Last week we talked about the word and this week we’re talking about prayer. The word and prayer are our primary weapons to deal with the demonic power of evil that strategically schemes and works against us. Many people today believe that evil doesn’t exist. Yet the Bible tells us the power that works against us, the power that we are battling against, that rips at the very fiber of our culture, isn’t an enemy of radical Islam or any human force. It is a dark, evil, unseen power that we are fighting against. Jesus said one of the reasons the word of God, the living word, has some difficulty taking deep root in our lives is that evil is ready to steal it away as soon as we hear the precious word of God. So this is a power that we cannot deal with in our own strength and resources.

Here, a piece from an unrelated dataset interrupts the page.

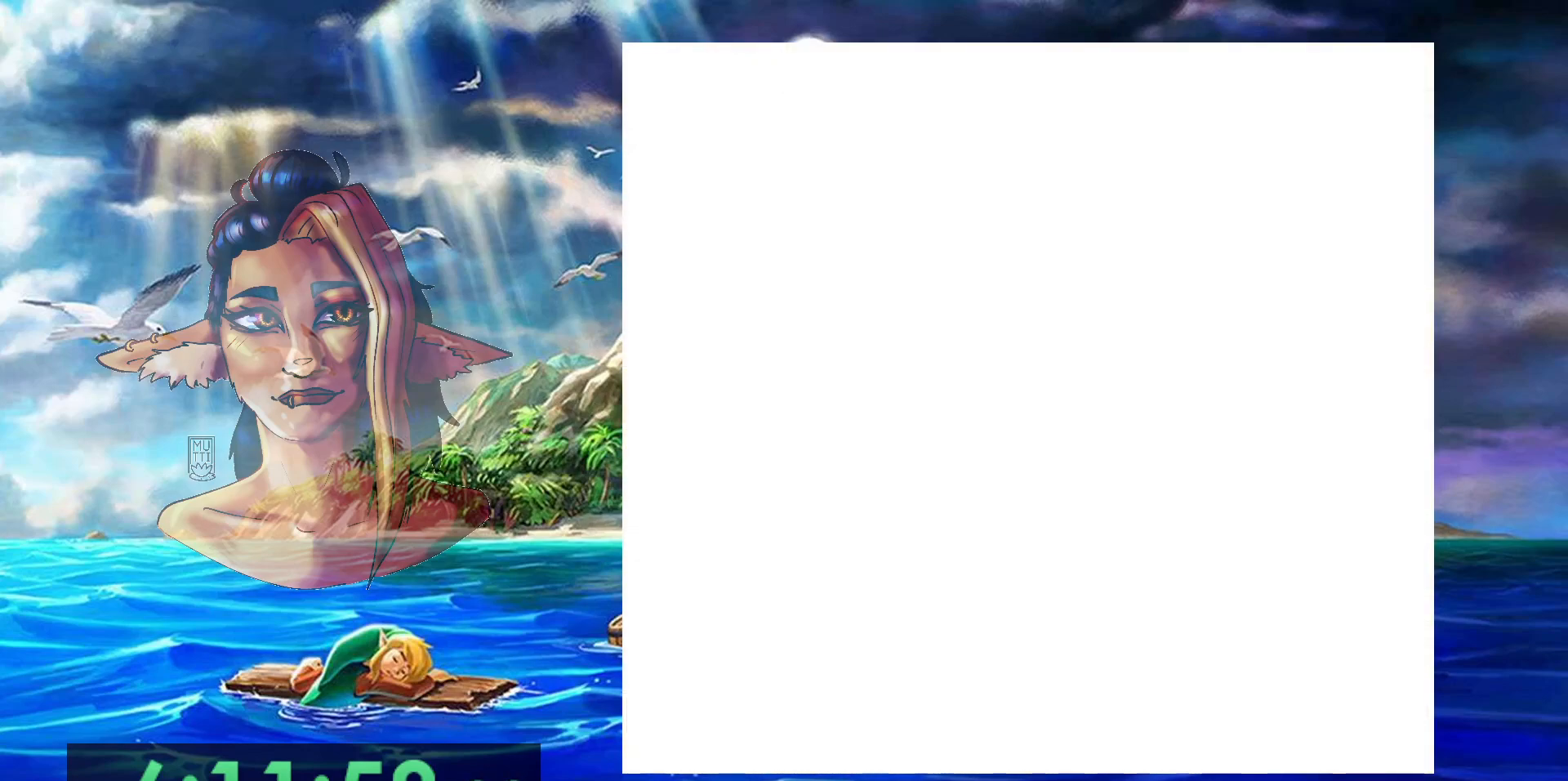
{"buttons": ["DPAD_DOWN", "DPAD_RIGHT"], "events": [[183, "DPAD_RIGHT", "up"], [333, "DPAD_RIGHT", "down"]]}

In our Scripture today, Jesus encountered evil. It is amazing how evil is so blatant. Evil is a like an equal opportunity employer. Evil doesn’t discriminate; it doesn’t care who it reeks havoc on. Evil doesn’t discriminate. If evil is everywhere, why do we resist the discipline of prayer? There is a delusion of control that tells us we can fix everything on our own. Many of us possess this overconfidence in our own human abilities, our education, technological advances and even in our own wealth. This overconfidence gives us this false sense of self-dependence and that we are in control. Too often we depend on pop psychology, on self-help books, on getting a whole bunch of information. And this information tells us: I can do this on my own. I can beat this one. I can handle it. I can fix this one on my own. Realize that you can’t chain or tame evil. To defeat evil, we must possess a disciplined prayer life. I am not talking about just a casual nod to God during the dinnertime prayer. I am talking about a disciplined prayer life that is totally dependent on God because we can’t beat evil by ourselves. We are talking about a radical prayer life that helps us totally depend on God because we can’t defend evil on our own.
Transformation can only happen when I come to a point in my life where I realize I can’t, but God can. Evil doesn’t discriminate. But somehow in our daily schedules, we forget that discipline is not an option. Discipline is like playing golf. If I know I am going to play golf, then I have to go to the driving range and hit golf ball, after golf ball, after golf ball. If I am going to play serious baseball then I have to go to the batting cage. That is what I am talking about: disciplined training prayer. When we have that kind of prayer in our lives we are recognizing the ultimate power and authority of God.
The second step of the 12 steps in a recovery program is this, “We came to believe that a power greater than ourselves could restore us to sanity.” It is not information or sermons that are going to restore us to sanity. There is not a pill that we can take or education that will fulfill us. It is a power greater than us. You know what I mean when I say you can believe right and still get kicked in the butt by doing wrong. How many will admit that right now? You know what is right, and you even say you will never do it again. Yet how many of you keep doing it again? Evil is stronger than me, and knowing right and being able to quote scripture is not a defense against evil. Jesus is stronger than evil. Jesus is the ultimate authority and is God’s plan. What God did on the cross shows Jesus is the ultimate authority over all authorities. If you look at verse 12, evil has to beg Jesus for the privilege to go live with the pigs. When I, through disciplined prayer, grab on to Jesus as the ultimate authority every day in my life, it is evil that will go live with the pigs and not me. It is why we have to train ourselves in praying in Jesus’name. We have to train ourselves continually.